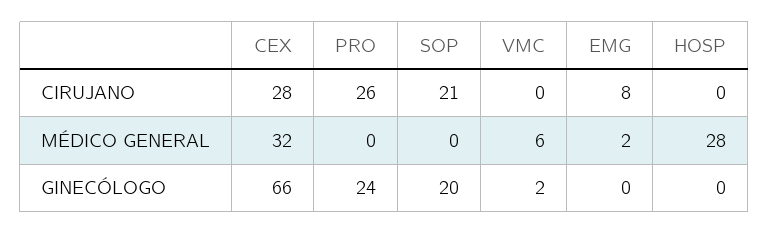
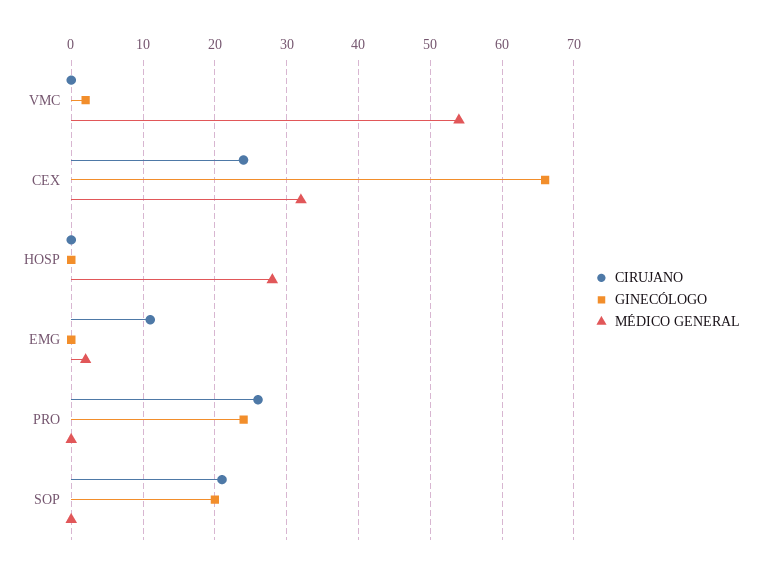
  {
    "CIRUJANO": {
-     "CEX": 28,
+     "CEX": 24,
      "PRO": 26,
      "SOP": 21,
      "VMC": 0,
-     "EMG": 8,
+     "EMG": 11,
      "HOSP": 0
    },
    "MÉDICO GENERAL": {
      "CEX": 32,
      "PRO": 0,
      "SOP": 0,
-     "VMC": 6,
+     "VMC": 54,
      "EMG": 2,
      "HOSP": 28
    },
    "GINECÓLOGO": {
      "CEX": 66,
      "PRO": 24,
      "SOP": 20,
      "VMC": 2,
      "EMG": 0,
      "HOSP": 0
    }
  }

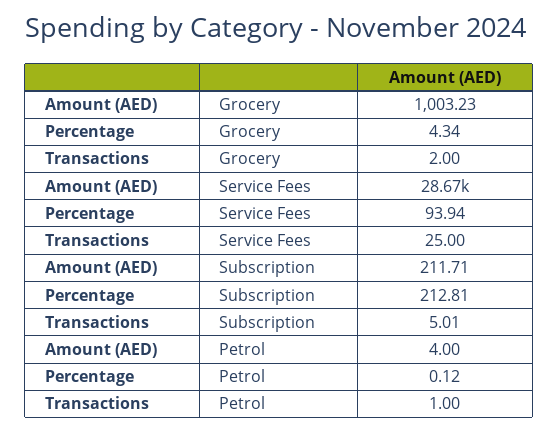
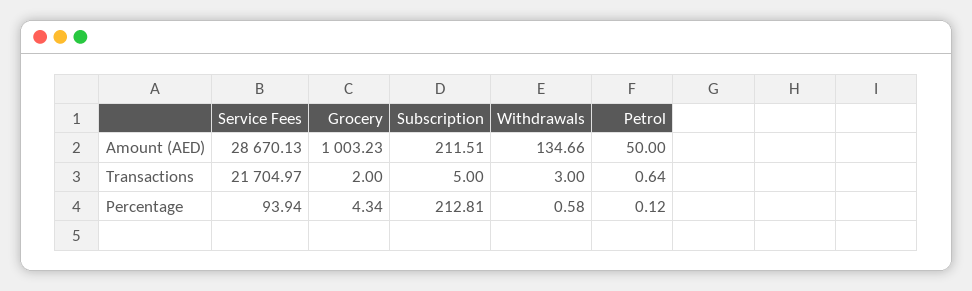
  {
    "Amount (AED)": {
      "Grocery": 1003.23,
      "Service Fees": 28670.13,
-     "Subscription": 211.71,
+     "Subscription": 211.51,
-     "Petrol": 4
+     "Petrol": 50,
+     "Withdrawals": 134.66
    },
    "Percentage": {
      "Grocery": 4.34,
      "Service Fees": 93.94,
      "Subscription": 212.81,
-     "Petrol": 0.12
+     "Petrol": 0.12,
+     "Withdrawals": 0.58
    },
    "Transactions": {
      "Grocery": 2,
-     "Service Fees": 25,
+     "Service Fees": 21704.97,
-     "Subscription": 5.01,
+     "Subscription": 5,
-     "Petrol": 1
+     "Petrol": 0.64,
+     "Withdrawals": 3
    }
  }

....................

Copy each line in the entries above where the word "Grocery" shows up.

▶ _Written answer_
      "Grocery": 1003.23,
      "Grocery": 4.34,
      "Grocery": 2,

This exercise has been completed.